Health

How Phubbing is Hurting Your Relationship

So you are finally seated at the table, ordered your food, and suddenly your phone buzzes. You got an email or someone mentioned you on Twitter, and you scroll through your phone, blissfully unaware of the world around you, including the person sitting across the table. You've just phubbed someone.

Phubbing, or phone snubbing, is a distinctly modern dilemma. It happens often, but for partners who phub, it can be a bigger problem than you might expect. Researchers at Baylor University looked at the phenomenon of phubbing and found that it can cause conflict in relationships and even lead to feelings of depression.

phubbing

RELATED: When Is It Acceptable To Check Your Cellphone?

In a new study, published in the journal Computers In Human Behavior, Dr. James Roberts defines phubbing. Roberts uses data from more than 450 surveys to map out a nine-point scale of cellphone behaviors. In an effort to understand the effect of phubbing on relationships, the researchers then asked participants to take another survey, which you can take for yourself here.

To get a sense of how often you and your partner phub each other, answer each item on a scale from 1 (never) to 5 (all the time):

1. During a typical mealtime that my partner and I spend together, my partner pulls out and checks his or her cellphone.

2. My partner places his or her cellphone where they can see it when we are together.

3. My partner keeps his or her cellphone in hand when he or she is with me.

4. When my partner's cellphone rings or beeps, he or she pulls it out even if we are in the middle of a conversation.

5. My partner glances at his/her cellphone when talking to me.

6. During leisure time that my partner and I are able to spend together, my partner uses his or her cellphone.

7. My partner does not use his or her phone when we are talking .

8. My partner uses his or her cellphone when we are out together.

9. If there is a lull in our conversation, my partner will check his cellphone.

The study found that nearly half of the respondants—46.3 percent—have been phubbed by their partners. And 22.6 percent said that phubbing caused problems in their relationship. How serious those problems were varied, of course, but researchers determined that the more often a person phubbed, ignoring the person across the table, so to speak, the less satisfied they felt with the relationship.
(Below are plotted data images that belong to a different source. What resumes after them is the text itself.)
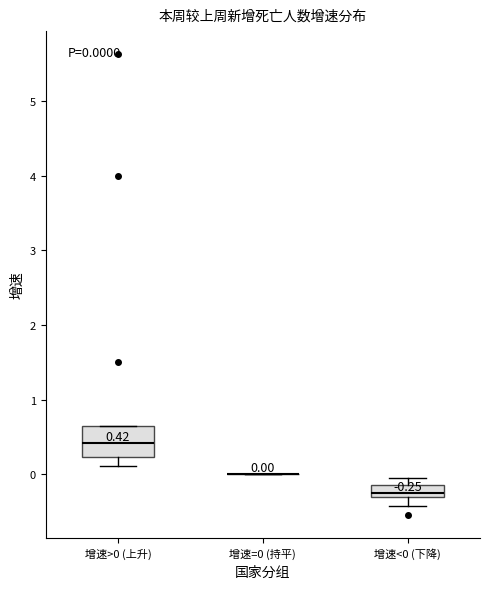

Which box is the tallest, from its lower edge to its upper edge?

增速>0 (上升)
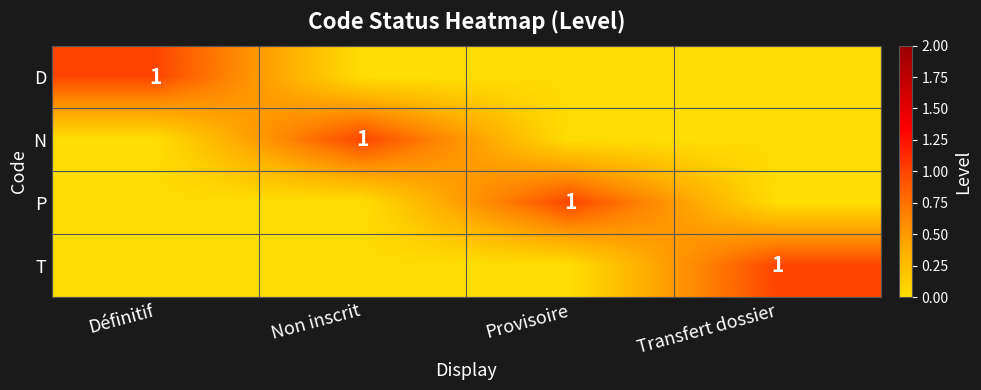

True or false: N has a value of 1 at Non inscrit.

True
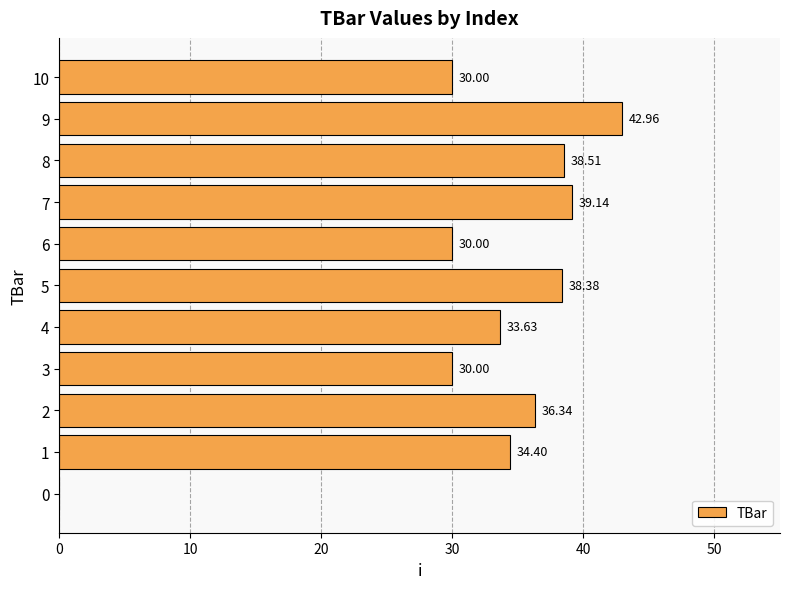

Which has a higher value, 9 or 7?

9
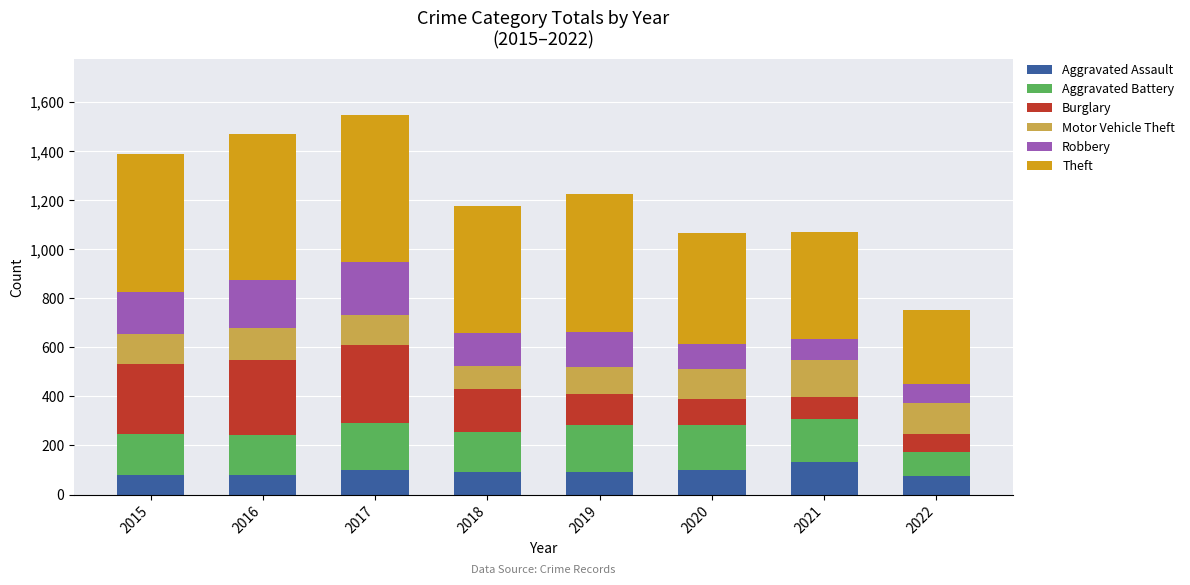

What is the sum of the Aggravated Assault values at 2018 and 2020?

192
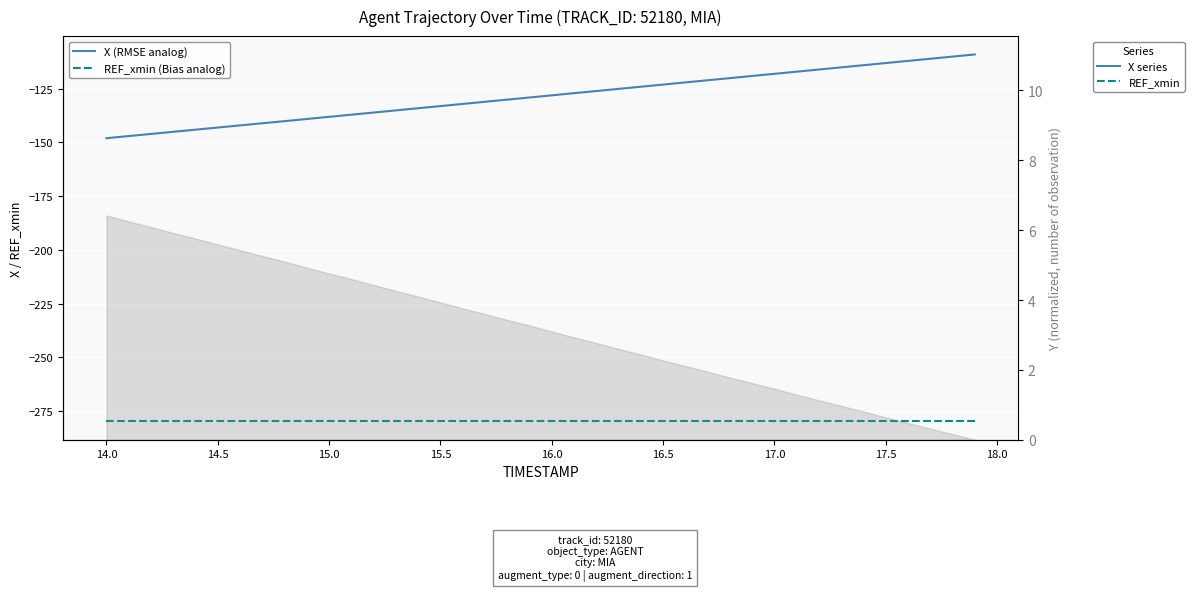

What is the difference between the second highest and second lowest values in the X (RMSE analog) series?

37.0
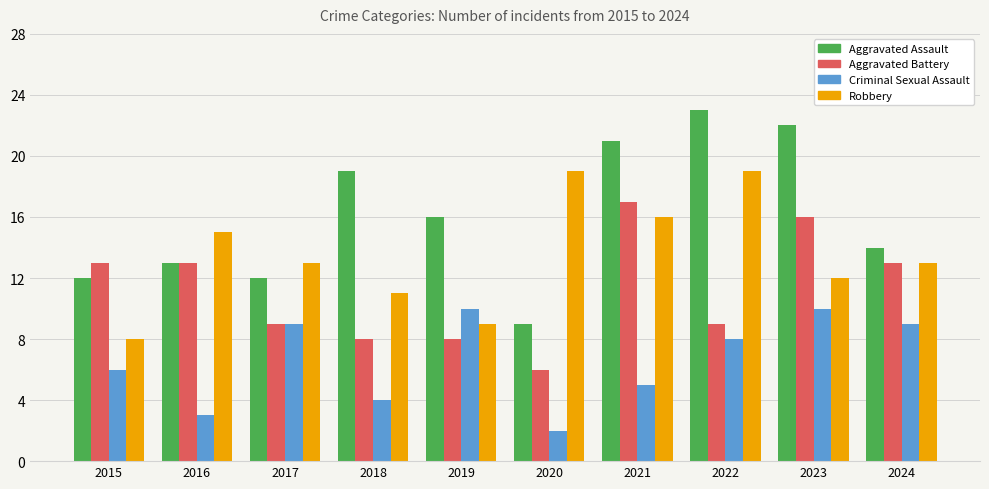

At which category is the sum across all series the highest?

2023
"The dangers of phubbing are that they undermine our relationships," Roberts, the lead author of the study, told ATTN:. "It hurts when people phub us by giving preference to their phone when we’re standing right next to them, even possibly in conversation with them."

"Our study showed that when we are phubbed by our romantic partner it creates conflict that leads to lower reported levels of relationship satisfaction. These lower levels of relationship satisfaction, in turn, lead to lower levels of over-all life satisfaction. When we are unlucky in love, it colors all of our assessments. Then, when we are unhappy with our lives over-all, we become depressed," he added.
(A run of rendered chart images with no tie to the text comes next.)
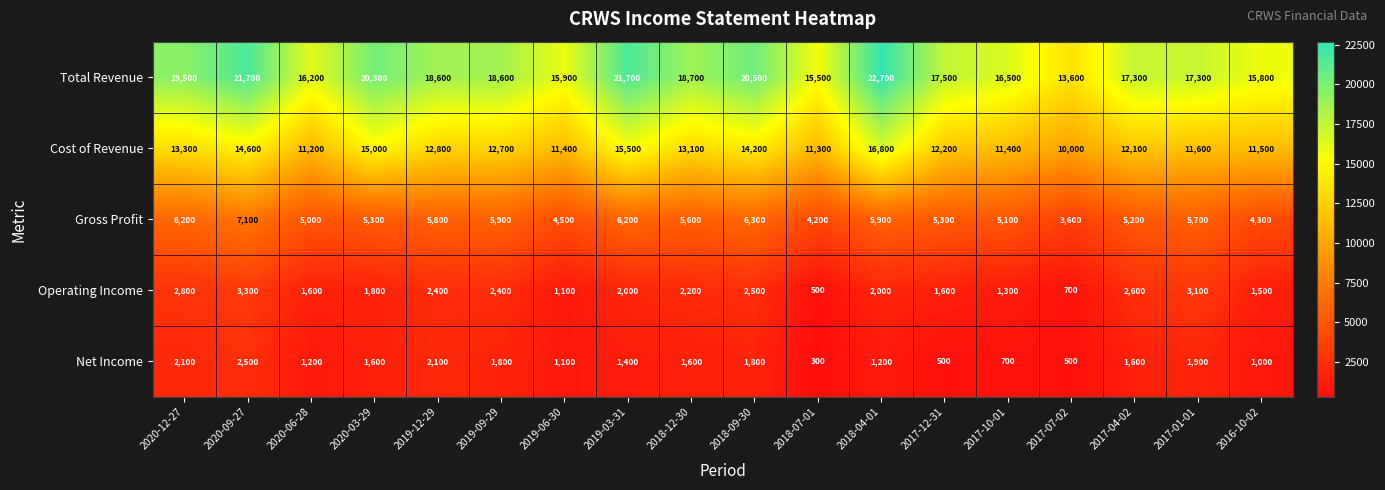

What is the difference between the Operating Income values at 2020-09-27 and 2017-01-01?

200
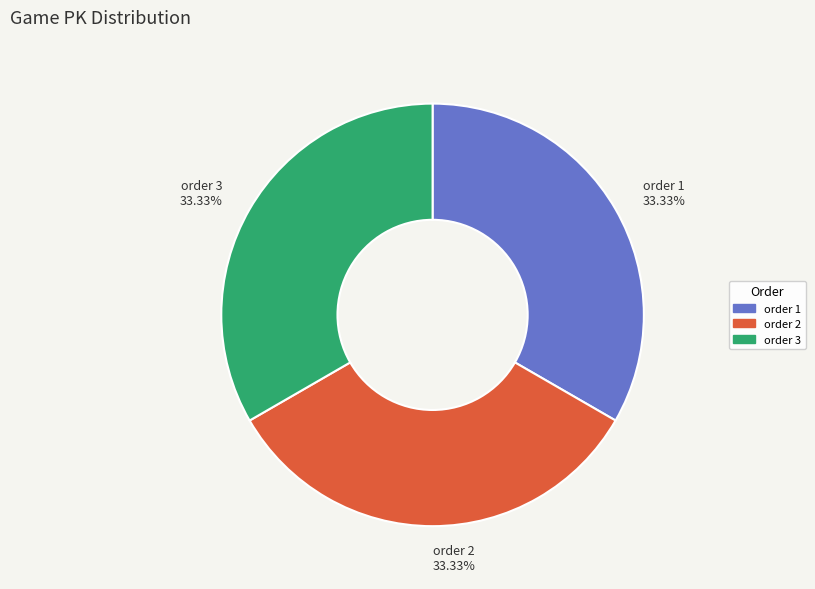

Approximately how many times larger is the value at order 3 33.33% compared to order 1 33.33%?

1.0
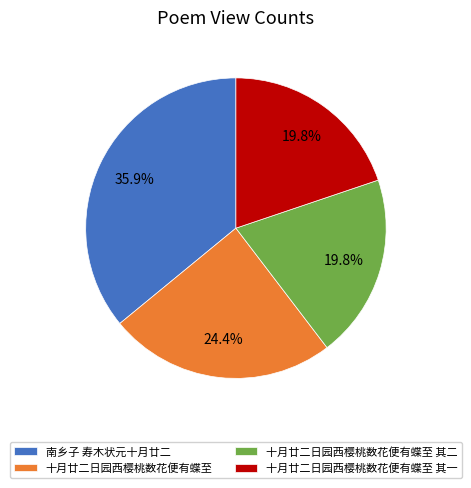

To the nearest percent, what percentage of the pie is 十月廿二日园西樱桃数花便有蝶至 其一?

20%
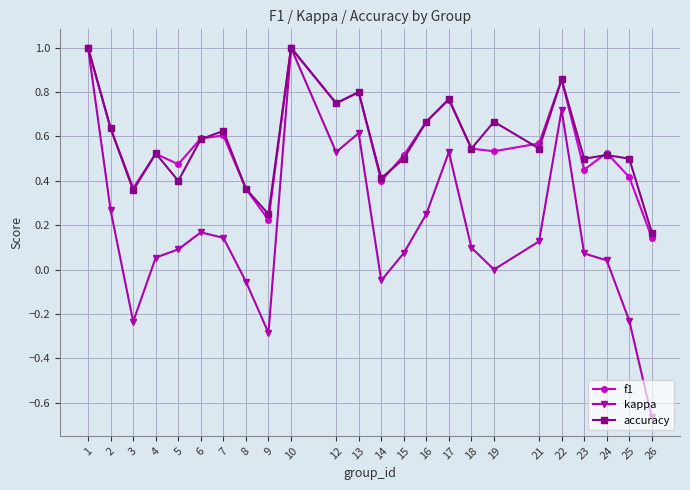

The value of accuracy at 2 is 0.6. True or false?

True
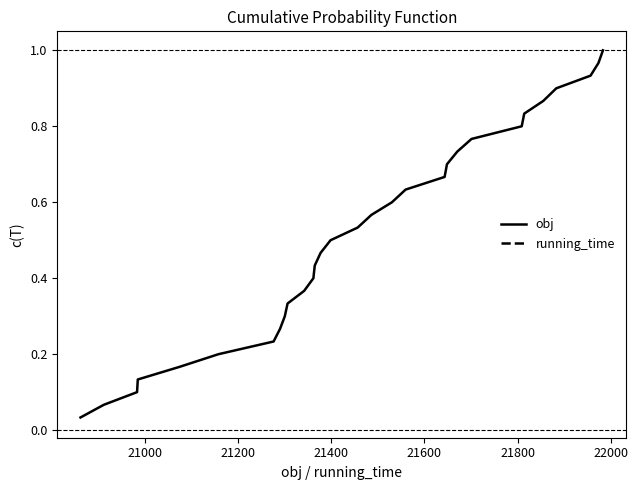

Which series has the largest range (max minus min)?

obj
As a chronic phubber myself, I wanted to know how to stop and take back the moment. So I asked Roberts.

Here's how you can stop phubbing.

"The solution is not about going cold turkey, that’s not realistic in this day and age," he explained. "What you do need to do, however, is set boundaries for your smartphone use."
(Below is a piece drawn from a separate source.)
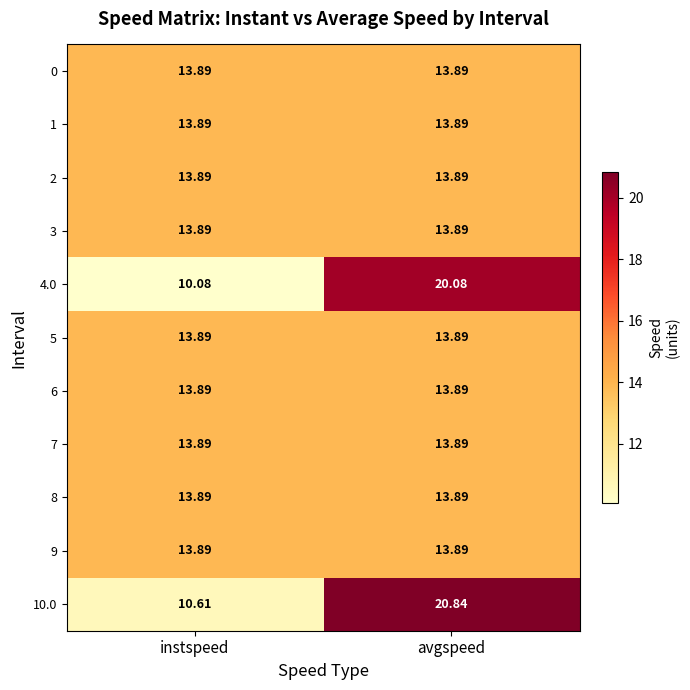

Which series changed the most between instspeed and avgspeed?

10.0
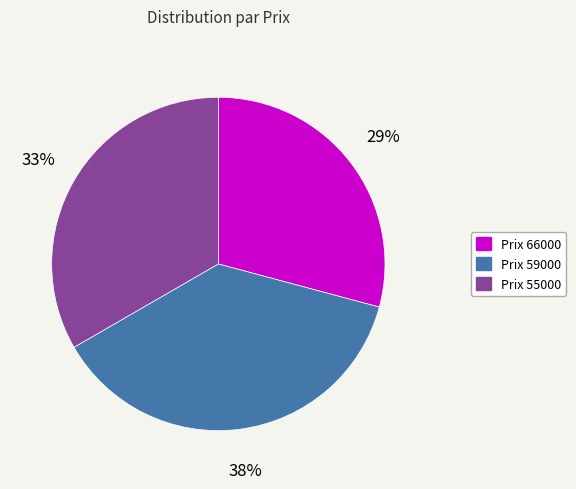

Count the number of slices in the pie.

3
"First, I suggest you start by nixing using your smartphone while driving. This will keep you alive and able to continue in your relationship. Next, no phones while on dates or during dinner. And, no smartphones in the bedroom—talk about a buzz kill. You might want to try writing up a social contract where the two of you decide on what is, and what is not, acceptable use of one’s smartphone. The you can prescribe punishments for violating your contract. In chapter 10 of my book, I offer several other suggestions for controlling your smartphone use including 'hair of the dog' and others."